The beginning of my trip was indicative of the entire journey: fucked. I stood behind a lady and her baby in the queue to check in. Shit, that meant I was probably going to be sitting near them on the plane. The moment I approached the check-in desk I asked the attendant if she could put me at a window seat away from the baby, and she said yes. Then the computers went haywire - it must have been my metallic heart that caused the disruption. I stood at the desk for about twenty minutes until the computers were fixed, and in the meantime, the check-in queue grew to about 200 people.
At the departures entrance, I was stopped by an angry looking old lady. She told me to place my carry on luggage on the scales, because she complained I was carrying too many bags (I had a trolley bag, a handbag and a laptop) and too much weight, not only around my stomach. My carry on luggage weighed around 19kg, whereas I was only allowed to bring on 7kg. I thought she would be lenient since my body weight equalled to a bit more than the breakfast she ate that morning, but no, she barked at me to turn around. I felt embarassed as the poor smugglers on Border Security. Distraught, I dragged my luggage away and sorted out what I was going to take on the plane with me, and send the rest of my things using an excess baggage service. That cost $350. Fuck.
When I returned to the departures section, I only had a handbag and laptop with me. There was another guy working at the door, who greeted me with a big smile and only asked to weigh my handbag. That was only 3.5kg, but with the laptop combined it would have been 8.5kg. Had I known he was only going to weigh my handbag and cry “Oh that’s all, you could have put more things in your bag!” I would have put more in, especially a book I needed to review on the plane but decided to send it with the excess baggage service because it brought my combined carry-on weight to over 9kg.

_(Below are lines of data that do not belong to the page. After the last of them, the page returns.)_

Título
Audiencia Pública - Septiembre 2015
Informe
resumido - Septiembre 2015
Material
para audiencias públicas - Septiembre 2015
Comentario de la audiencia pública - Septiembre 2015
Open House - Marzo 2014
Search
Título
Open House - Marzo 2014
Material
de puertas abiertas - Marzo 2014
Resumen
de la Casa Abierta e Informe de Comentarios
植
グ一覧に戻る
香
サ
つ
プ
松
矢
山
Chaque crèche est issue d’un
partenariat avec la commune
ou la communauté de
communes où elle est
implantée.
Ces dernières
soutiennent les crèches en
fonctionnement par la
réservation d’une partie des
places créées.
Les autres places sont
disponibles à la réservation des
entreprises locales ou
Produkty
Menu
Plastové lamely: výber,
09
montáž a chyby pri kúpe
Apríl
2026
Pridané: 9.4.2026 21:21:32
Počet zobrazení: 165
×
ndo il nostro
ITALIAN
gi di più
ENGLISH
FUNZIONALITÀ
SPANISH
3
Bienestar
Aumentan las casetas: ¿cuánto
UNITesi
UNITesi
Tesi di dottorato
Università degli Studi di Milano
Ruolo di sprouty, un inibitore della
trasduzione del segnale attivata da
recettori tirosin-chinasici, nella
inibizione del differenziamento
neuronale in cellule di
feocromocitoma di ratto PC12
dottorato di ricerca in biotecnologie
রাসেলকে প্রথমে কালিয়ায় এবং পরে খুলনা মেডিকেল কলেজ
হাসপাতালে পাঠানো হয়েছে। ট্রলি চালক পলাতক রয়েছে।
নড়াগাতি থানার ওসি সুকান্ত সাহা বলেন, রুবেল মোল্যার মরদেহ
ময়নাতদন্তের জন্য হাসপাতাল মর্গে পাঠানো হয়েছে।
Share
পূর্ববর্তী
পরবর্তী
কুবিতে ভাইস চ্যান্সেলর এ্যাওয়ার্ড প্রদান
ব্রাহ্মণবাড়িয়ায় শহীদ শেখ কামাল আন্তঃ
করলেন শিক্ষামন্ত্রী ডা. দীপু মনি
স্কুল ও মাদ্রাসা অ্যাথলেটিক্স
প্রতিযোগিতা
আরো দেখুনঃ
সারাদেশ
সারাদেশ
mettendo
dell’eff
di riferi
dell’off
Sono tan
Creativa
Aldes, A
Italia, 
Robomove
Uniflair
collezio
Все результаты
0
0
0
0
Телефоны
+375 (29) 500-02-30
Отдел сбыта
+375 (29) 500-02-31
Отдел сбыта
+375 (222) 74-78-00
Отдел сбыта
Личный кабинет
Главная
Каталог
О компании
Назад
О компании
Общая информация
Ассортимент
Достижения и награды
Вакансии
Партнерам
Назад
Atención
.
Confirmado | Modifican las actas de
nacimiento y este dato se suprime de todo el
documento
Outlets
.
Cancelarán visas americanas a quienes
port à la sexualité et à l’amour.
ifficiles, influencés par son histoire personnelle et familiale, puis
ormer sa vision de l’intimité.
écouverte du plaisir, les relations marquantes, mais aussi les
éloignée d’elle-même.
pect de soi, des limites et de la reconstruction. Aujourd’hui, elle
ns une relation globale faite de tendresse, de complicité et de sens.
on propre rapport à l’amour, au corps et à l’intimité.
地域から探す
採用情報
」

Going through customs was even more traumatising. There is a stupid rule in place that passengers can’t carry on liquids over 100ml. Technically all of my liquids were under 100ml, but because the labels on my bottles and tubes said they weighed over 100ml, I had to throw them away. New Proactiv cleanser - gone. Proactiv toner - gone. Toothpaste - gone. Water - gone. KMS shampoo and conditioner - gone. That was nearly $100 thrown away. I was not looking forward to being dehydrated, dirty and smelly on the 30 hour trip, and it also meant I wouldn’t be able to clean up at my 10 hour stopover in San Franciso, nor when I get to my room in Toronto. I would have to drag my smelly arse to the shops after landing in Toronto, and also find a place that sold Proactiv and KMS. FUCK.

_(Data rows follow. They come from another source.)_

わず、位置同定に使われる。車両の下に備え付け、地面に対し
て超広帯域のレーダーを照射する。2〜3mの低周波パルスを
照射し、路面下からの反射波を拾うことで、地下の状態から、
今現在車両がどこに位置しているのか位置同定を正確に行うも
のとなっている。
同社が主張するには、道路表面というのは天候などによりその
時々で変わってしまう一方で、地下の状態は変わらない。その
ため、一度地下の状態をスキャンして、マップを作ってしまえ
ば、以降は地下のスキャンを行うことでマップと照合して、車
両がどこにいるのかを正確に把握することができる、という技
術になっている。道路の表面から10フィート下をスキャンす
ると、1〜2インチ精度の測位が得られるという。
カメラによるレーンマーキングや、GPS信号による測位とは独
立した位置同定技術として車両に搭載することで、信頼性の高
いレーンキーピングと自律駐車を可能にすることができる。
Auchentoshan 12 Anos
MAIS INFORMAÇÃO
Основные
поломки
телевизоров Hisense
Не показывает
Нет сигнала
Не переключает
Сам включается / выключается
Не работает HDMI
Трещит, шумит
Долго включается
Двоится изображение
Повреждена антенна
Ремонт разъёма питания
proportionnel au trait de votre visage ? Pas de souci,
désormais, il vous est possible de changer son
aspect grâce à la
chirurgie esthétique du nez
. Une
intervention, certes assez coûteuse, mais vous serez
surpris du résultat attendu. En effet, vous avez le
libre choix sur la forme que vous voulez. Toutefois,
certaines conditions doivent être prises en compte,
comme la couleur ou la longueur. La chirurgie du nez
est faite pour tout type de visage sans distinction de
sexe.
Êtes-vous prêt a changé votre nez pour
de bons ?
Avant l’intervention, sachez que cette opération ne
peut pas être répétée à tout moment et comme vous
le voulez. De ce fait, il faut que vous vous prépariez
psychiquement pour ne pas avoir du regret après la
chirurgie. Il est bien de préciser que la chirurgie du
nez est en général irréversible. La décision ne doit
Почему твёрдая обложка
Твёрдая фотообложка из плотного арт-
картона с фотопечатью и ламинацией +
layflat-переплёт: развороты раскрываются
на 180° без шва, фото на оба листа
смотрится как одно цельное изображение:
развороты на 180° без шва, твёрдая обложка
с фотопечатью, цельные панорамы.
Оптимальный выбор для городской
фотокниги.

The lady who issued me my boarding pass must have been deaf because SHE GAVE ME AN ISLE SEAT BEHIND THE BABY. The isle is the worst place to sit because you can’t sleep. I don’t want to face towards the isle because I don’t want people to look at me sleep or for my drool to drip in the isle and cause the flight attendants to slip. I can’t sleep with my head pointed towards the middle chair because that would mean having to lean against that person. Sure, the middle seat was empty, but I still couldn’t rest my head comfortably. My brain must have lost a critical amount of brain cells lately because I couldn’t figure out how to lower the seat either, even though I’ve been on planes a gazillion times before. I was worried that the silver button inside the arm rest was the one to call the attendant, but I eventually pressed it after ten minutes and it turned out to be the right button. I begun to worry about developing a brain tumor, because I had been making incredibly stupid decisions over the past few weeks, and if I am sick it’s surely not the right time for me to move overseas. How will I even write a good job application or succeed in job interviews if I’ve become incapable of processing thoughts in my head?
Interviewer: What are your strengths?
Me: Uh, em, ah, like, what was the question again sorry?
Interviewer: What’s your biggest accomplishment?
Me: Can’t remember. Ah, getting to this interview? *nervous laugh*
All the flight attendants on Air New Zealand were middle aged males. They were the polar opposite of the glamorous flight attendants I’m used to having on Malaysian Airlines and Qantas. I wonder if these guys had been flight attendants all their lives or if it was a mid-life career change. One of them looked like an older version of Steve Sanders, who I find creepy looking but it was enough for me that he resembled someone from 90210. That was the only highlight of my Melbourne - Auckland trip.